Exercise on polynomial over a finite field

Question

• Find an irreducible polynomial $p(X)$ of degree $3$ in $\mathbb{F}_3[X]$.

  $x^3 -x-1$ is irreducible over $\mathbb{F}_3$ since it has no roots in $\mathbb{F}_3$.

• Compute the multiplicative inverse of $X+1+\langle p(X) \rangle$ in $\mathbb{F}_3[X]/ \langle p(X) \rangle$.

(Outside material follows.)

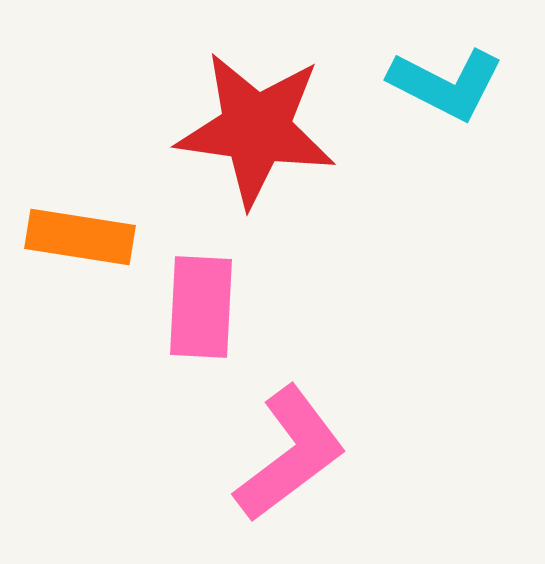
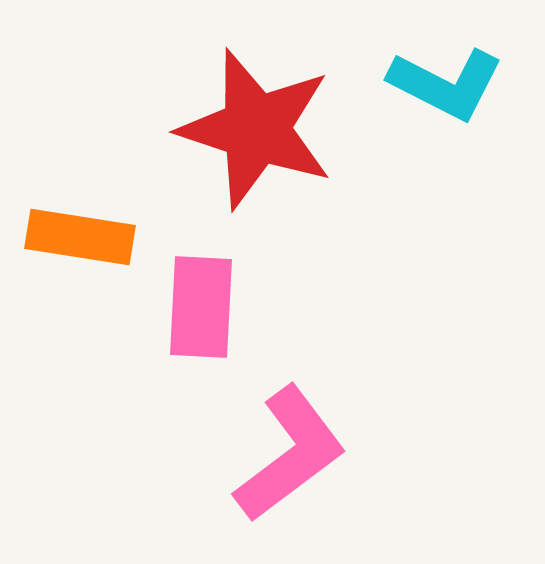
red star: rotated 10 degrees clockwise
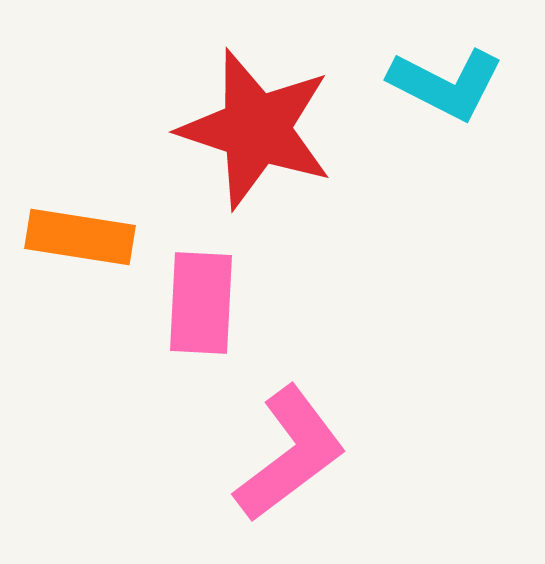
pink rectangle: moved 4 px up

  $x^3 -x-1=(x-1)(x^2+x)-1$

  $(x-1)(x^2)=1(\mod x^3 -x-1)$

• Suppose that $\langle r(X) \rangle \in \mathbb{F}_3[X]$ is chosen such that $r(X)+\langle p(X) \rangle$ is a primitive element of $_3[X]/\langle p(X) \rangle$. Show that:

  $(r(X)+\langle p(X) \rangle)^{-1}=(r(X)+\langle p(X) \rangle)^{25} $

Any clue for this point, please ?

Answer 1

$\mathbb{F}_3[X]/\langle p(X)\rangle$ is a field extension of degree 3 over $\mathbb{F}_3$, so it has $3^3=27$ elements. Since the multiplicative group of $\mathbb{F}_3$ is $\mathbb{F}_3 - \{0 + \langle p(X)\rangle\}$, and is cyclic (see Why is the multiplicative group of a finite field cyclic?), thus we see it's a cyclic group of order $26$, so all its elements have order 26.

That is, $\forall r(X)+\langle p(X)\rangle \in \mathbb{F}_3[X]/\langle p(X)\rangle$, if $r(X)+\langle p(X)\rangle \neq 0+\langle p(X)\rangle$, then $(r(X)+\langle p(X)\rangle)^{26} = 1+\langle p(X)\rangle$. which implies what you wanted to prove.